6.) Don’t fall for social engineering - Many attackers, per-say on IM will ask you for example: “What are some good passwords?”, this may seem harmless at hand, but if you fall prey to it, he can then tell what types of passwords you use, to help him configure his brute force.
7.) Repetitiveness killed the cat? - Using the same password for more than one account, is very dangerous. You are practically asking for trouble. We all let down our defense sometimes, so if you do mess up, contain the loss. Say you use the same password for MySpace, as you do your email. Well if the attacker cracks your MySpace password, he can then snoop your email and tamper with information.
8.) The good ’old text file - Saving your password on your desktop is ignorant. You already may have someone trying to attack your password at this moment, and if he can gain access to your system via a vulnerability, then he can simply read your files for sensitive information - And yes, there are intelligent programs that can do this (search for keywords)
Here is a few tips to think about when creating a password: * Don’t use a password that is listed as an example or public. * Don’t use the same password you have been using for years. * Don’t use a password someone else has seen you type. * Don’t use a password that contains personal information (names, birthdays or dates that are easily related to you) * Don’t use words or acronyms that can be found in a dictionary. * Don’t use keyboard patterns (qwerty) or sequential numbers (12345).
So with that, I leave you with a few examples of well-thought out passwords. I do not recommend on using these, I simply want you to understand a good password. [name]+[birth_year]+[current_year]+[initials]+[random_string]+[animal_name] Jeff-9309_BinaryGrady Simple_Man-2009_JJF_9309-Phew! If I can remember them, so can you :)
Please keep checking for new articles of mine. I hope that helps! Happy early Christmas!
Sincerely, Jeff
stealth- 14 years ago
It was decent. Very well presented, however it wasn't that great of content. Things like this should be obvious (but I guess they apparently aren't, if we are making articles like this). I'd rate this good.
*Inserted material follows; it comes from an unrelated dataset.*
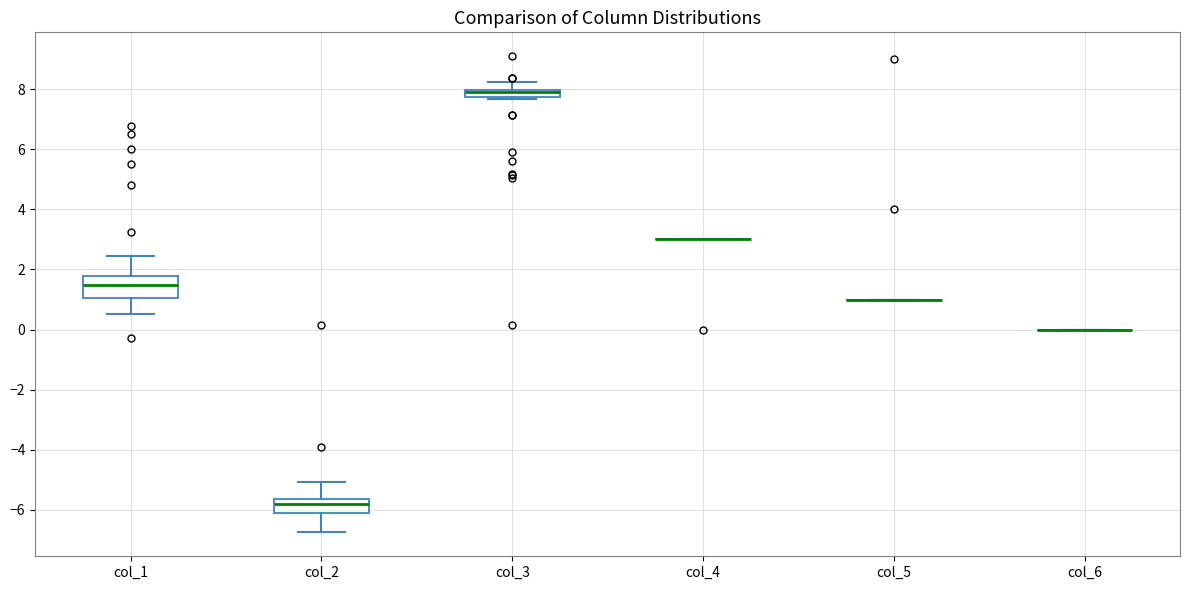

Comparing the boxes themselves (not the whiskers), which one is the tallest?

col_1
Hopefully the next one is just as well presented, but with something more interesting :)
mido 14 years ago
Very nice and approachable article for the very-beginners :). Well written. Waiting for your next contribution ;)
ghost 14 years ago
Okay, Jeff, this is what you need to know. Charsets, right? We've got abc, ABC, abc123, abcABC123 and abcABC123+unusual characters. Now, be sure to include each of those. For example: "dgLE499@#!:".
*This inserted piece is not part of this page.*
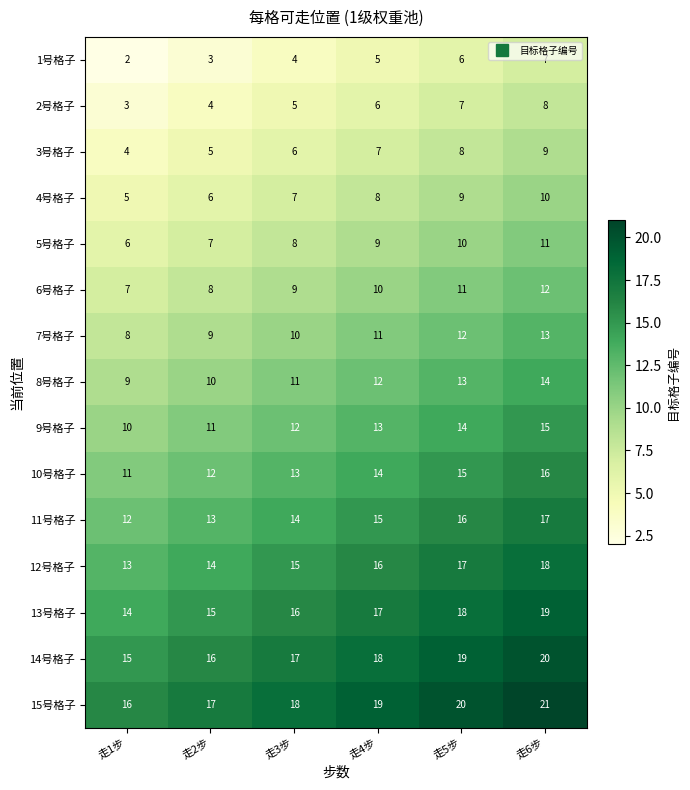

The 14号格子 series shows 17 at 走3步. True or false?

True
Also, length. But that's a given. 10+ will do most of the times, 12+ is really good and 16+ is just madness. 24+ if you wanna go tinfoil hat.
ghost 14 years ago
At least it's short. Everyone reads this same thing at some point, It could have been shorter.
ghost 14 years ago
Not a bad (nor a boring) article. Simply for the fact that a lot of people still use passwords that this article otherwise suggests against using. I picked up some useful information, and will probably be making new breeds of passwords from now on.